Marriage(s) and Relationships: Married to: Princess d'Orleans Marie Louise 19 NOV 1679
Child: Married to: Countess Palatine von Neuburg Marie Anna 14 MAY 1690, San Diego nr Valladolid
Child:Notes: Source: Paul Thereoff
Due to the incestuous marriages of his ancestors the Habsburg king Carlos
II of Spain was sadly degenerated
with an enormous misshapen head. His Habsburg jaw stood so much out that
his two rows of teeth could not
meet; he was unable to chew. His tongue was so large that he was barely
able to speak. His intellect was
similarly disabled. His brief life consisted chiefly of a passage from
prolonged infancy to premature senility.
Carlos' family, who was anxious only to prolong his days, thought little
about his education, so that he could
barely read or write. He had been fed by wet nurses until the age of 5 or
6 and was not allowed to walk until
almost fully grown. Even then he was unable to walk properly, because his
legs would not support him and he
fell several times. His body remained that of an invalid child. The
nature of his upbringing, the inadequacy of his
education, the stiff etiquette of his court, his dependence upon his
mother and the psychology of his religious
beliefs helped to create a mentally retarded and hypersensitive monarch.
In 1675 Carlos was presented with a decree to prolong the powers of his
mother on the grounds of his own
incapacity. Carlos refused to sign the document and he secretly wrote a
letter to his bastard half-brother, Don
Juan.
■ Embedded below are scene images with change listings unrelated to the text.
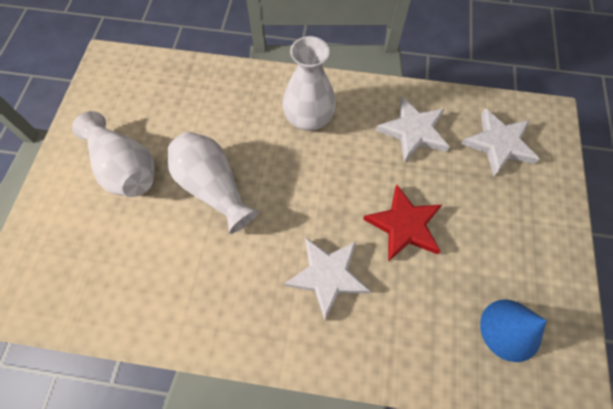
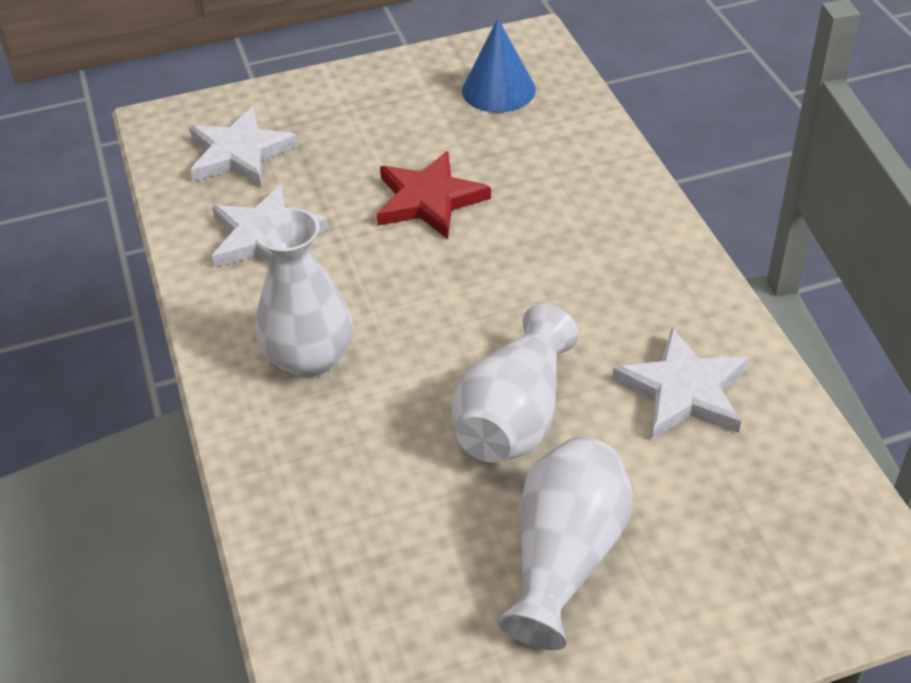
camera: 115 degrees left, 20 degrees down
white star [284,237,371,320] -> white star moved to [612,328,749,439]

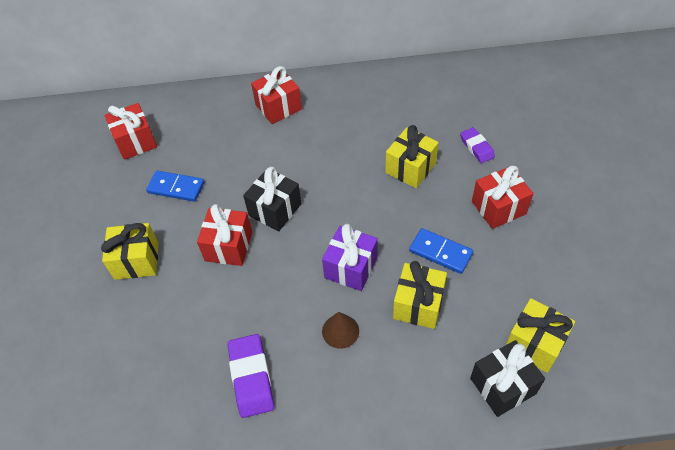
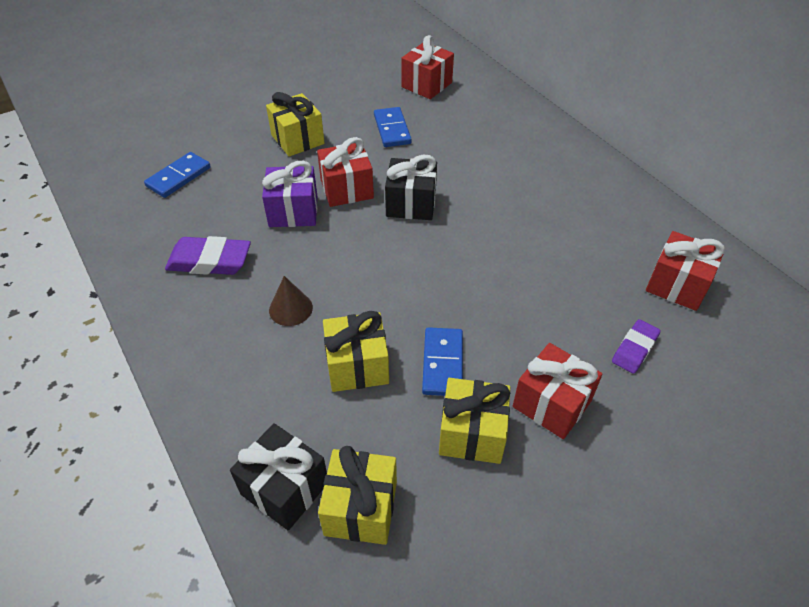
camera: 60 degrees right, 5 degrees down
purple eraser [228,334,274,418] -> purple eraser turned 45 degrees clockwise [165,236,251,275]
red gift [251,66,302,124] -> red gift moved to [646,231,725,311]
purple gift [322,224,378,291] -> purple gift moved to [262,161,318,227]
yellow gift [385,125,439,188] -> yellow gift moved to [439,378,510,464]
none -> blue domino [144,152,211,198]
Later, he was forced to pay a visit to his mother. After two hours,
he emerged crying from her room. Once and for all Carlos' act of
rebellion had ended.
Charles suffered one further disability, politically more significant
than all the rest: his inability to consummate his marriages was evident
from hisbirth. Nevertheless, he was married twice. His first bride was
Marie Louise of Orléans (1662-1689). It seems that although Carlos
attempted intercourse, he suffered from premature ejaculation, so that he
was unable to achieve penetration. Marie Louise confided in the French
ambassador, that "she was really not a virgin any longer, but that as far
as she could figure things, she believed she would never have children."
The French ambassador even managed to get a pair of the Carlos' drawers
and had them examined by surgeons for traces of sperm, but the doctors
could not agree about their findings. Marie Louise had been raised at the
gay French court and couldn't get used to the rigid Spanish court
etiquette. She became increasingly corpulent and died in 1689 after a
riding accident. Her death made a deep impression on Carlos; he demanded
the opening of the coffins containing the decaying relics of his
predecessors. Nevertheless, he was remarried within three months to Maria
Ana (1667-1740), a daughter of the Elector Palantine. She was exorcised
to promote her fertility, but she couldn't cure Carlos' sexual defects
either.
Carlos' invalidity could have been afflicted by a bone disease,
acromegaly, the result of an inherited endocrine dysfunction. This
illness would explain his strange physical appearance, his over-large
head and his impotence. The illness gave rise to fits of dizziness and
what seem to have been epileptic spasms. The description of the numerous
ailments that afflicted him from birth - suppurating ulcers, diseased
bones and teeth, nervous difficulties - can also suggest congenital
syphilis, the quite probable result of his father's frequent visits to
the brothels of Madrid. A serious attack in 1627 and the syphilitic
symptoms marking his final illness sustain the hypothesis of syphilis.
Over the years Carlos grew steadily worse. He was lame, epileptic and
bald at the age of 35. His hair had fallen out, his teeth were nearly
gone and his eyesight was failing. In 1698 he had three fits and became
deaf. The doctors put freshly-killed pigeons on his head to prevent
dizziness and applied the streaming entrails of mammals to his stomach to
keep him warm, but he died nevertheless. "Many people tell me," Carlos
once said, "I am bewitched and I well believe it; such are the things I
experience and suffer." His death started the War of the Spanish
Succession.
Source: Joan Bos
Another rumour has it that when after a number of years no children were
born Marie Louise of Orleans, they claimed the Queen was at fault and so
poisoned her. Then he married again and when again no children were born,
they blamed the king and they imported a Prince of Hessen as general in
the army, and instructed him to father children by the Queen and then the
king died. We will never know the truth.